Exercise brief = All of the data should be output character for character, except the pictures.

Dataset excerpt =
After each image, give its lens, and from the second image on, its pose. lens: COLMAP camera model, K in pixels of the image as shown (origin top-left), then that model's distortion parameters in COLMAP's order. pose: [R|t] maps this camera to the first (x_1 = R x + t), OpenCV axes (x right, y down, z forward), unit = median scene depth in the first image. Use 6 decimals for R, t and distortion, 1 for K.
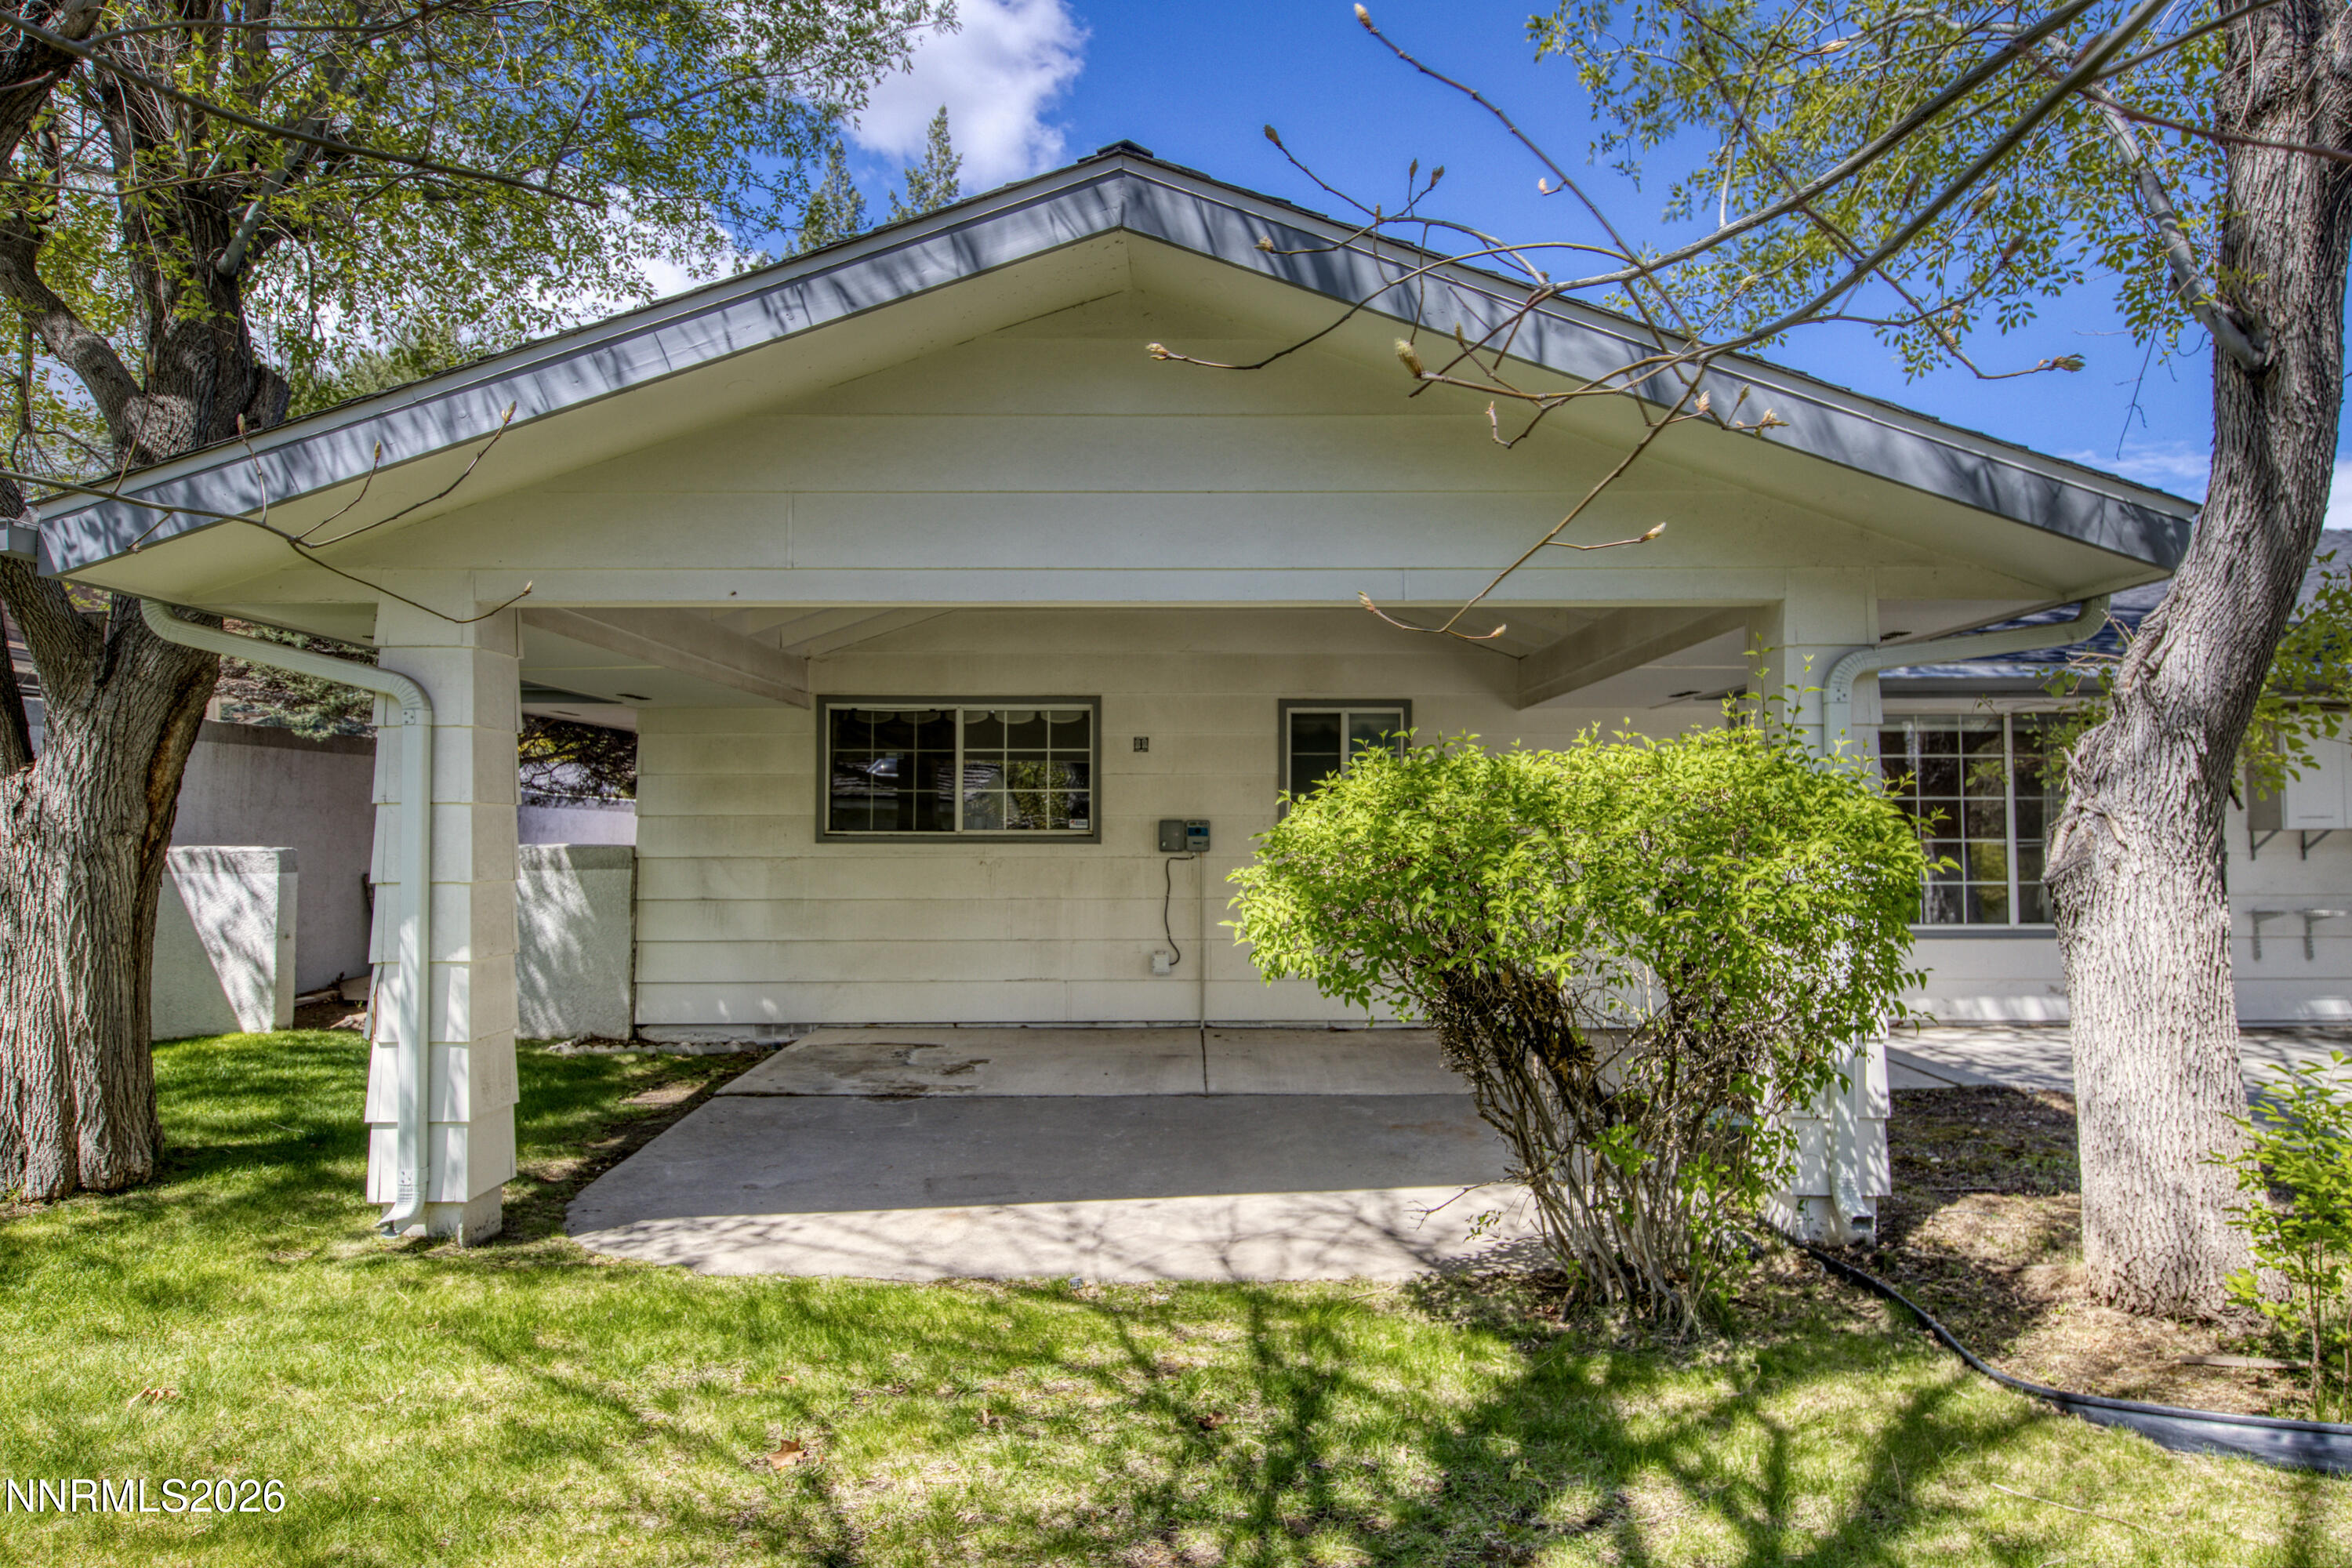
lens RADIAL K [[1254.1, 0, 1216.0], [0, 1254.1, 760.8], [0, 0, 1]] dist [0.001174, -0.000128]
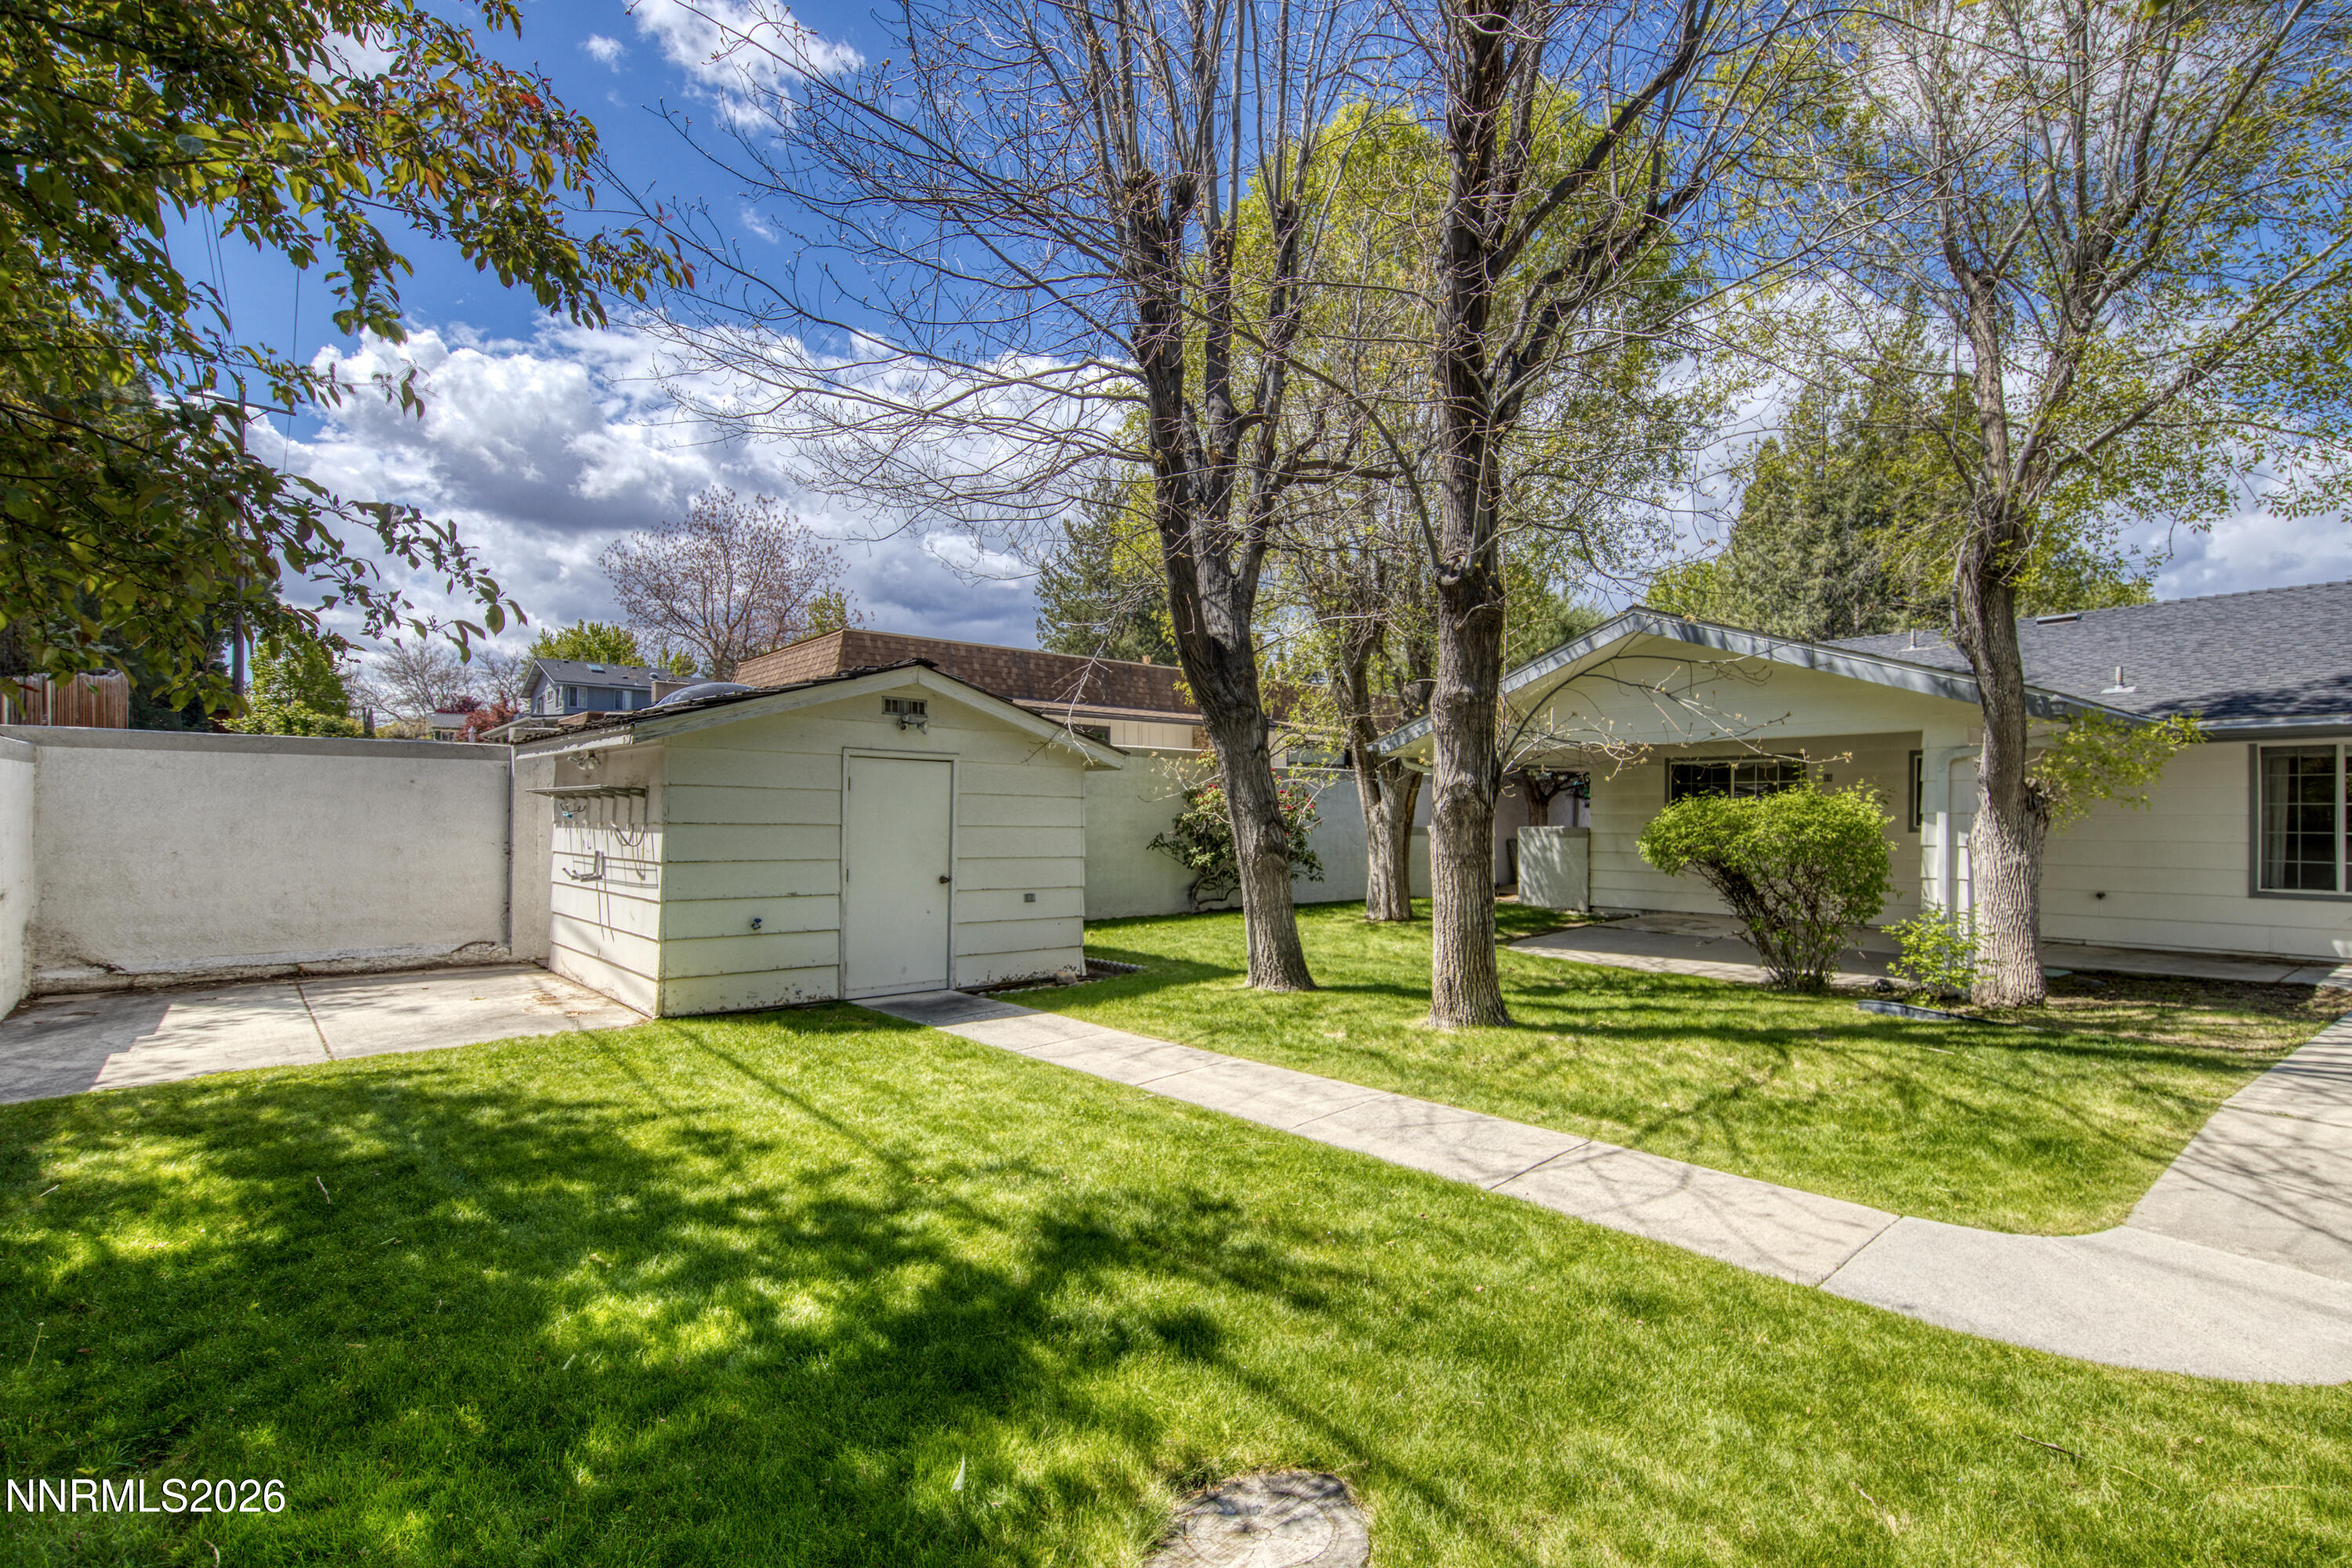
lens RADIAL K [[1084.6, 0, 1177.2], [0, 1084.6, 814.6], [0, 0, 1]] dist [0.000252, -0.000060]
pose [[0.572356, 0.002007, -0.820003, 1.487779], [0.011747, 0.999874, 0.010647, -0.008532], [0.819921, -0.015727, 0.572260, -1.478550]]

Task output =
After each image, give its lens, and from the second image on, its pose. lens: COLMAP camera model, K in pixels of the image as shown (origin top-left), then that model's distortion parameters in COLMAP's order. pose: [R|t] maps this camera to the first (x_1 = R x + t), OpenCV axes (x right, y down, z forward), unit = median scene depth in the first image. Use 6 decimals for R, t and distortion, 1 for K.
lens RADIAL K [[1254.1, 0, 1216.0], [0, 1254.1, 760.8], [0, 0, 1]] dist [0.001174, -0.000128]
lens RADIAL K [[1084.6, 0, 1177.2], [0, 1084.6, 814.6], [0, 0, 1]] dist [0.000252, -0.000060]
pose [[0.572356, 0.002007, -0.820003, 1.487779], [0.011747, 0.999874, 0.010647, -0.008532], [0.819921, -0.015727, 0.572260, -1.478550]]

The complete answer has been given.